While better on-screen representation will not, by itself, end racism, it's far from meaningless. Film and television are part of how we tell stories about ourselves, and being able to see complex, three-dimension characters with agency who look like us is powerful. Just ask the kids coming out of the movie theater wanting to play Rey or Finn or Poe Dameron.

And films are not just cultural products. They're products manufactured in workplaces, and therefore, Hollywood diversity issues are workplace diversity issues. By any standard of equal opportunity, Hollywood is failing miserably.

While statistics always lag a few years behind the current box office, a study of the 100 highest-grossing movies released in 2014 revealed that 73 percent of the speaking parts went to white people--disproportionately to young white men. Anecdotal sources like the blog Shit People Say to Women Directors and the "Every Single Word Spoken by a Person of Color" project support this bleak picture.

At the same time, other studies that track audience demographics found that 51 percent of "frequent moviegoers" in the U.S. and Canada were non-white. Studies also show that movies with more diverse casts make more money.

And while studio executives love to use the excuse that movies with Black characters don't make money outside the U.S., recent data refute this also. To pick just one example, 12 Years a Slave made 70 percent of its profits internationally.


SO THE assumption that the default movie audience member is a white man who wants to see stories about white men is demonstrably false. But Hollywood studio executives have rarely let data stand in their way.

Even high-profile projects about historically well-known people of color often struggle to find the financing to get off the ground, and they may be more likely to get cash from wealthy individuals than from studios. Selma was in development for years before Oprah Winfrey's production company kicked in a portion of the relatively modest $20 million budget.

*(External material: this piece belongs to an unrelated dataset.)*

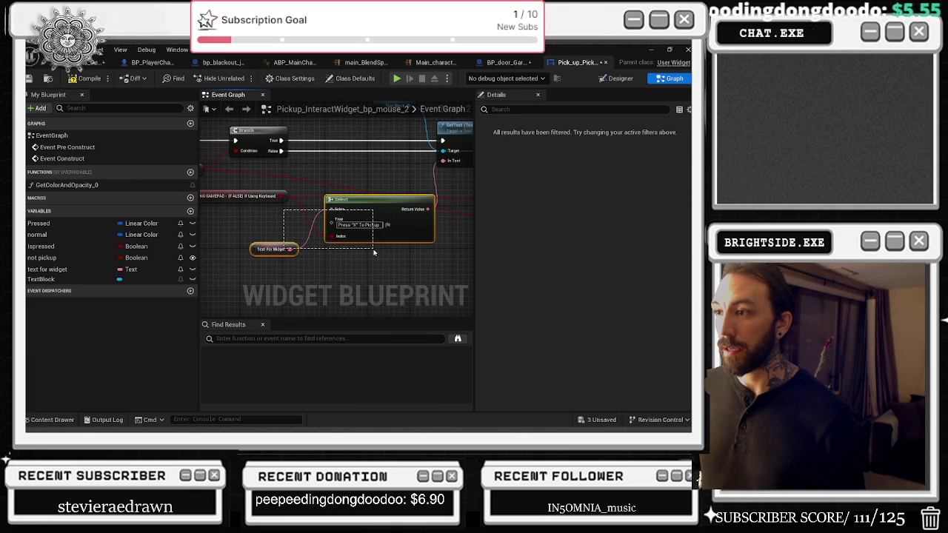
drag(276, 281, 277, 282)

One of the biggest success stories at this year's Sundance Film Festival was writer/director/actor Nate Parker's historical drama about Nat Turner's slave revolt, pointedly titled The Birth of a Nation. The film got multiple standing ovations and was the subject of an intense bidding war, eventually being sold to Fox Searchlight for $17.5 million, the highest sale at the film festival ever.

But no studio was willing to finance the film when Nate Parker, already a successful working actor, shopped it around in 2013. In order to get the project off the ground, Parker quit acting for two years and invested $100,000 of his own money traveling around the country to cobble together the film's $10 million budget from individual investors, including several retired NBA players.

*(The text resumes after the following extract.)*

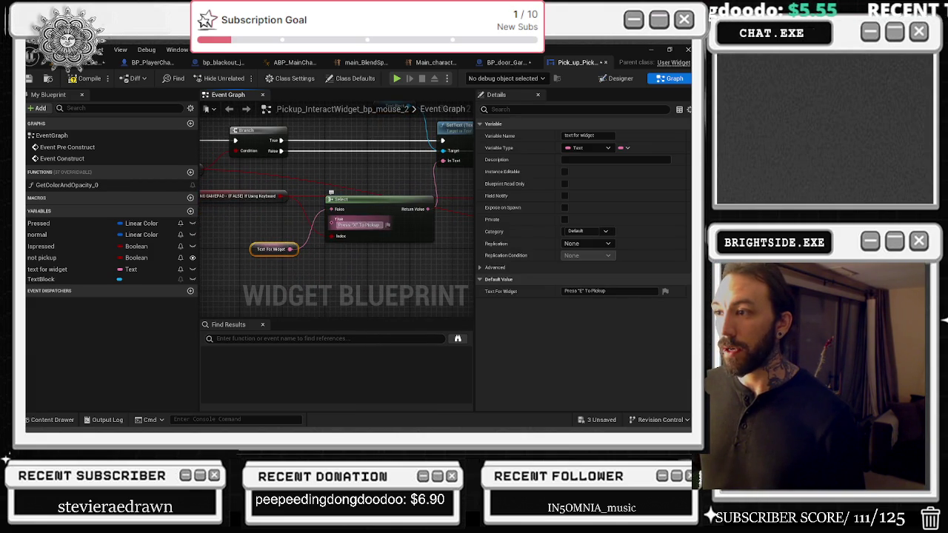
drag(375, 204, 380, 204)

In this respect, the lily-white and mostly male Oscar nominations are merely a symptom of problems in Hollywood as a whole. It's easy to point to a number of individual performances by actors of color that should have received more recognition--Idris Elba in Beasts of No Nation, Benicio del Toro in Sicario, and Michael B. Jordan and Tessa Thompson in Creed, for example--but the problem goes beyond swapping out one or two individual nominations.

It also goes beyond the proposed rule changes at the Academy, which are aimed at weeding out (mostly older, white) lifetime members who are no longer active in the film industry and increasing the representation of women, people of color and younger filmmakers to more accurately represent the current demographics of the U.S.

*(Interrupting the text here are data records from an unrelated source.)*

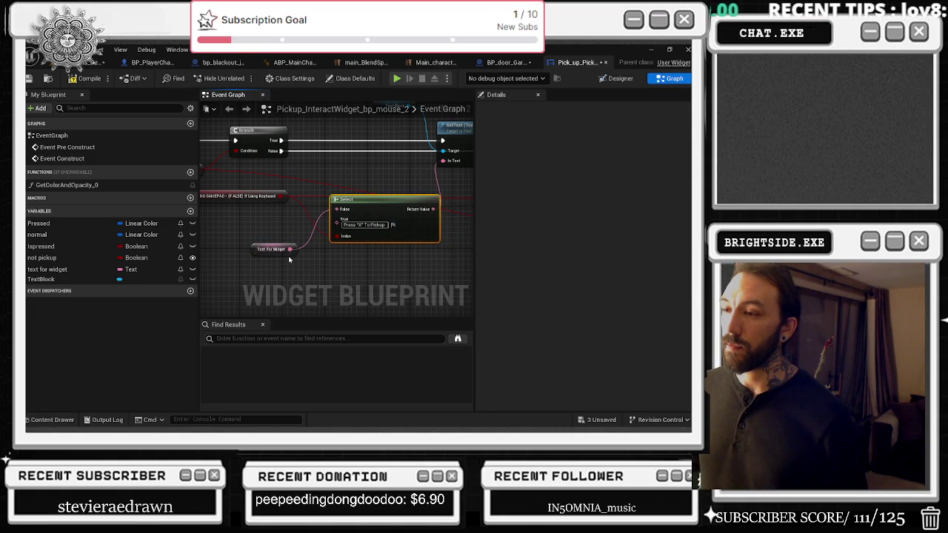
mouse_move(283, 256)
mouse_down()
mouse_move(275, 230)
mouse_move(290, 259)
mouse_up()
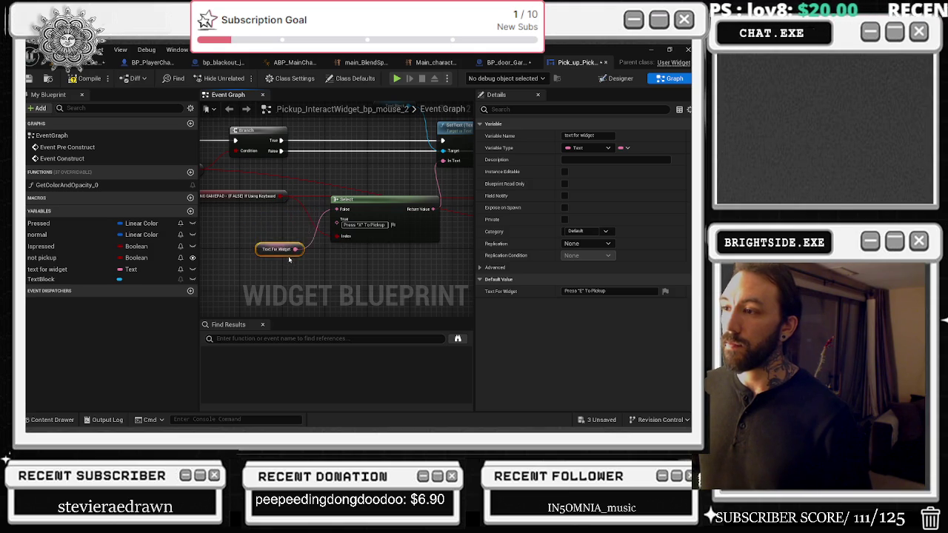
click(363, 201)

That doesn't change the broader dynamic of how people of color are depicted in movies, Hollywood Reporter columnist Mark Bernardin pointed out in writing about this year's award nominations:

More often than not, the Black films that are in Oscar contention are about people like Martin Luther King Jr. or Malcolm X or Solomon Northup...If you are African American, you literally have to change the world before there's ever going to be a film based on your life. And if you're a filmmaker trying to push a film that's about a fictional African American who just, you know, has a story to tell, forget it.

The solution is not just more slots among performances and films that can be deemed Oscar-worthy. It's more performances altogether--as Linda Holmes wrote regarding women in film, "More of everybody doing everything. A season with more games in it."